#### What you have to do
The listing below contains a span that opens with the line containing "肝硬変、腎不全、糖尿病、高血圧、心不全" and closes with the line containing "31 Julio 2026". Return that span exactly.

#### Materials provided
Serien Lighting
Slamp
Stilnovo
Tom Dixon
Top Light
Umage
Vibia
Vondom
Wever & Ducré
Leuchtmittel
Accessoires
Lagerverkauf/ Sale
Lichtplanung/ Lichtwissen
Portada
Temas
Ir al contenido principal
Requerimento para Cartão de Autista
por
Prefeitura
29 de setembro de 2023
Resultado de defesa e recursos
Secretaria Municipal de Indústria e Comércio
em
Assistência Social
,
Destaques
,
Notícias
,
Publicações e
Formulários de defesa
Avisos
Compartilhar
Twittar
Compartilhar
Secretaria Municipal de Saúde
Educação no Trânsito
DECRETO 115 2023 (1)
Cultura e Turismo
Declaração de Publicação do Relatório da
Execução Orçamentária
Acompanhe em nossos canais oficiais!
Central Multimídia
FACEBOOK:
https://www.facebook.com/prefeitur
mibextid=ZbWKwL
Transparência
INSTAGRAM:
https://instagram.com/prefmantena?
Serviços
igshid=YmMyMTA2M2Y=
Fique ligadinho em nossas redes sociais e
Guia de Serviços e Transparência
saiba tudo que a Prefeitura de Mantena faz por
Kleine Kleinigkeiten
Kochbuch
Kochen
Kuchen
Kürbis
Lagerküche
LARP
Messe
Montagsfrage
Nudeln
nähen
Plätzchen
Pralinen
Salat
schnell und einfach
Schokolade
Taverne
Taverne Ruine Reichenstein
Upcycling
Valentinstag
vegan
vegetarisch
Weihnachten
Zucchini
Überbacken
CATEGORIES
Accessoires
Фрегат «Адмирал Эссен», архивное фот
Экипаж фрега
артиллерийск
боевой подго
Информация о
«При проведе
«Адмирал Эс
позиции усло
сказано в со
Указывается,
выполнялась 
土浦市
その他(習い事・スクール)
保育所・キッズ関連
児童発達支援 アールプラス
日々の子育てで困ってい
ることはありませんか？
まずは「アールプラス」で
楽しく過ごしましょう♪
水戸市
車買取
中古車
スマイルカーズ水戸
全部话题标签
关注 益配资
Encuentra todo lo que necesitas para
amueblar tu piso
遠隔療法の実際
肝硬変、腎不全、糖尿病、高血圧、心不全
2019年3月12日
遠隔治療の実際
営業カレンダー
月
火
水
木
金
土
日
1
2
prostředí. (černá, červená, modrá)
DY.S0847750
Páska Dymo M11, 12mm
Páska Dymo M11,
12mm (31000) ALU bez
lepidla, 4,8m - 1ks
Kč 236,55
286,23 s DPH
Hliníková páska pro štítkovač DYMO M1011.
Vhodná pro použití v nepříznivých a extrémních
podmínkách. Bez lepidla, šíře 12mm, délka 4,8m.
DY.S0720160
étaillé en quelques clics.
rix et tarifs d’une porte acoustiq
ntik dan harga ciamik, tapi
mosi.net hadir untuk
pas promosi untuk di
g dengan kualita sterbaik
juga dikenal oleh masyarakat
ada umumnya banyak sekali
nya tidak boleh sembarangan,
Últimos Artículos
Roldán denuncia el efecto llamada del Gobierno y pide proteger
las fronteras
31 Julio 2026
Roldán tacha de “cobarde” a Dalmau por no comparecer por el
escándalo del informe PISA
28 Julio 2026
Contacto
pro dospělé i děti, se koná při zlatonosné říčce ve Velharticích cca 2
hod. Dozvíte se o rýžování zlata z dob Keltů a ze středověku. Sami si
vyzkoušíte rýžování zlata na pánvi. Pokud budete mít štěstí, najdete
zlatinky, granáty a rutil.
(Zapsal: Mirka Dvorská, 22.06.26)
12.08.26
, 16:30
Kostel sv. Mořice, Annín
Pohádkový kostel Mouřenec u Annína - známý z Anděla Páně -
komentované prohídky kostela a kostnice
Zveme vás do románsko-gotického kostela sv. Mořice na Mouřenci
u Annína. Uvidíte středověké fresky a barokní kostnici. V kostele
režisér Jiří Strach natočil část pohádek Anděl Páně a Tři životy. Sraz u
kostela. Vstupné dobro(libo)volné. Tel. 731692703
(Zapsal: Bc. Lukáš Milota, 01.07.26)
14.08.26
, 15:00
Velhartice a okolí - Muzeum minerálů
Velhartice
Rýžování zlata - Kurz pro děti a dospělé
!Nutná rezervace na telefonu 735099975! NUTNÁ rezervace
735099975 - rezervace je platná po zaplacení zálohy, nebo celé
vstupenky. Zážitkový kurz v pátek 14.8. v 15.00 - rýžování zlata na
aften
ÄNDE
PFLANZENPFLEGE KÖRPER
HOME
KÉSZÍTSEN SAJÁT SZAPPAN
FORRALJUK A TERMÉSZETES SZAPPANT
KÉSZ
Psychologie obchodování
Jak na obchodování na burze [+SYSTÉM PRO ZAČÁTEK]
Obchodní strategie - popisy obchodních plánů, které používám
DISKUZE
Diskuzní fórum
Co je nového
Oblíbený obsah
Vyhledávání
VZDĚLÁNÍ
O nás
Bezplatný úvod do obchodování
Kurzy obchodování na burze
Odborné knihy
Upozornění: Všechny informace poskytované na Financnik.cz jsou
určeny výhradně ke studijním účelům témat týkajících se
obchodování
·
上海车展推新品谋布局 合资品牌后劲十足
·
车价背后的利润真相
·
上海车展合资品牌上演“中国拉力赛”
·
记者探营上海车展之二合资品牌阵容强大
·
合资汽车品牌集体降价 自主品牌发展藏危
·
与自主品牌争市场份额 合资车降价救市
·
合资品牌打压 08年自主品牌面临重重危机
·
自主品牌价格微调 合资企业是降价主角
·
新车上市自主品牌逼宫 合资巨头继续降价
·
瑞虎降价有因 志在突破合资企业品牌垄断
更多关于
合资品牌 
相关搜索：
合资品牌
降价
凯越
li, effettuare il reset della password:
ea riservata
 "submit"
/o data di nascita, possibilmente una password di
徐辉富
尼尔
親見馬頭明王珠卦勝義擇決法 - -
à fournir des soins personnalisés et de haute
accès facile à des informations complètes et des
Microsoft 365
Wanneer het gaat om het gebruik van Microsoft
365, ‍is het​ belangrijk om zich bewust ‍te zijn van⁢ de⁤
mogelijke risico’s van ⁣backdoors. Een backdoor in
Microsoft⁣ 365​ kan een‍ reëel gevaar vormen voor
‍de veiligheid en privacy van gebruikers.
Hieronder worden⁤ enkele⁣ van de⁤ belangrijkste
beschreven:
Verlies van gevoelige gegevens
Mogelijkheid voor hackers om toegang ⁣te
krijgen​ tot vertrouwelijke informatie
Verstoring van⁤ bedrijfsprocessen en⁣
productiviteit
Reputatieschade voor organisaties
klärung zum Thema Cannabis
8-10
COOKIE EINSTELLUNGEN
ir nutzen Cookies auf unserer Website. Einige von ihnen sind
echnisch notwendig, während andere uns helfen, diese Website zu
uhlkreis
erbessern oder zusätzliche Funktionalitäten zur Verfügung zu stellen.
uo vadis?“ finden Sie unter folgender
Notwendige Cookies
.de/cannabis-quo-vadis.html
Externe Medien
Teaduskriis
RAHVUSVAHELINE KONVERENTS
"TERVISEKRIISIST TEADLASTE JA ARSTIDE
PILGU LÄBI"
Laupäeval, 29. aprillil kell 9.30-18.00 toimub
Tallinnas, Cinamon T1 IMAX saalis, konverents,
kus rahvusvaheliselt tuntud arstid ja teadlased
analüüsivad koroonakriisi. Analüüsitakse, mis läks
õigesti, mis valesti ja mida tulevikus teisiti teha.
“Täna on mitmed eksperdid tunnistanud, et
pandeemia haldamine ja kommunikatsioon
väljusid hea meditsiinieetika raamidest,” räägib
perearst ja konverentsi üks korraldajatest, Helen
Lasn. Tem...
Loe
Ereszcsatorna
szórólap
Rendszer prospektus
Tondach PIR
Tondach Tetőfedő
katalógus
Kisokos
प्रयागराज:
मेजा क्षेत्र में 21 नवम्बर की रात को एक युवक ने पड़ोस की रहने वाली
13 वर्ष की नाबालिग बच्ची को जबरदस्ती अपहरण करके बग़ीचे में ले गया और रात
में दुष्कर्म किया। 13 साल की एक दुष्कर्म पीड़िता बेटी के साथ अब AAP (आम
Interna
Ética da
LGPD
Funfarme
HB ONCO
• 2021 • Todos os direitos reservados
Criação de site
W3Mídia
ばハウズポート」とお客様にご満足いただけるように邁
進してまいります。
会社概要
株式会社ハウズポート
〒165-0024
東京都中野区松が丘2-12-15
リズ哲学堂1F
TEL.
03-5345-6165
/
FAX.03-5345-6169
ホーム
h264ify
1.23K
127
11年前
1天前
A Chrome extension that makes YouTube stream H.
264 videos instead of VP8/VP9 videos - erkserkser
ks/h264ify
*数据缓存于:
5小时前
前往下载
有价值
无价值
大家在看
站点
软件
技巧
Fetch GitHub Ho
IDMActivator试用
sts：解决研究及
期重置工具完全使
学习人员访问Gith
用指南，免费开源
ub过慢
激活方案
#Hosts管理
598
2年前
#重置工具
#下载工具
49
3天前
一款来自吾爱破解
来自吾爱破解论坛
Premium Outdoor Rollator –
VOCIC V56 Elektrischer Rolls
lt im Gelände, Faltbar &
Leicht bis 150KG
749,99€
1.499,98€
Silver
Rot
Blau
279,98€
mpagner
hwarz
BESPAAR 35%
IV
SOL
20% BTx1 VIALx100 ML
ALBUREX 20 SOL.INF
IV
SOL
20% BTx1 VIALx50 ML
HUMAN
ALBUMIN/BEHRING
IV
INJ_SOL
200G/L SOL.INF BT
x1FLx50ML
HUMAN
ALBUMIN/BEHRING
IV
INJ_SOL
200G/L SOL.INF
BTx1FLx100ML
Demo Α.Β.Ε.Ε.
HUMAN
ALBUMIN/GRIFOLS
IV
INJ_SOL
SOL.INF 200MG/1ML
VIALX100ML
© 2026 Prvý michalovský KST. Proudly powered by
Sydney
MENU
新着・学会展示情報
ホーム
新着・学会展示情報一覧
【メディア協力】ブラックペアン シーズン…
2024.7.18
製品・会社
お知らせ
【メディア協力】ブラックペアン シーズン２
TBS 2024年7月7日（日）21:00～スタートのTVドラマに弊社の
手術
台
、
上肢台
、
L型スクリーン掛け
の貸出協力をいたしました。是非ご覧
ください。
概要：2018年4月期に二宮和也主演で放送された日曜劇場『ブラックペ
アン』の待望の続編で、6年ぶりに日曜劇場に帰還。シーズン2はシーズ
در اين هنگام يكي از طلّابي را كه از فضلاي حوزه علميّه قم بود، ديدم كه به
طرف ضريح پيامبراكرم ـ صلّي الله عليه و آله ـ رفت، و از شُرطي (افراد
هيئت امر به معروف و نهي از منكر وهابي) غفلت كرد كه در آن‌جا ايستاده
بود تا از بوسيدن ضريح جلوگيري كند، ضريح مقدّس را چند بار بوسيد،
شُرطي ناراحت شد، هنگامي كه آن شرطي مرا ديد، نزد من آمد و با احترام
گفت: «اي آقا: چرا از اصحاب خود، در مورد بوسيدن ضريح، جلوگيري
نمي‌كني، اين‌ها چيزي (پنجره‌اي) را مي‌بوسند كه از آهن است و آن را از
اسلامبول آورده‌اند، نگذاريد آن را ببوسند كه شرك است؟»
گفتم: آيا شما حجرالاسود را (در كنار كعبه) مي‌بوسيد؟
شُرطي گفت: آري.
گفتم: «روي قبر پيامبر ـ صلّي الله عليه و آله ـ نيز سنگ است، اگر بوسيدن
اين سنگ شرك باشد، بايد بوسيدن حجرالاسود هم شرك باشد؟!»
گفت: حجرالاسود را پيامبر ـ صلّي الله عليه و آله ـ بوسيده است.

#### Output for this exercise
肝硬変、腎不全、糖尿病、高血圧、心不全
2019年3月12日
遠隔治療の実際
営業カレンダー
月
火
水
木
金
土
日
1
2
prostředí. (černá, červená, modrá)
DY.S0847750
Páska Dymo M11, 12mm
Páska Dymo M11,
12mm (31000) ALU bez
lepidla, 4,8m - 1ks
Kč 236,55
286,23 s DPH
Hliníková páska pro štítkovač DYMO M1011.
Vhodná pro použití v nepříznivých a extrémních
podmínkách. Bez lepidla, šíře 12mm, délka 4,8m.
DY.S0720160
étaillé en quelques clics.
rix et tarifs d’une porte acoustiq
ntik dan harga ciamik, tapi
mosi.net hadir untuk
pas promosi untuk di
g dengan kualita sterbaik
juga dikenal oleh masyarakat
ada umumnya banyak sekali
nya tidak boleh sembarangan,
Últimos Artículos
Roldán denuncia el efecto llamada del Gobierno y pide proteger
las fronteras
31 Julio 2026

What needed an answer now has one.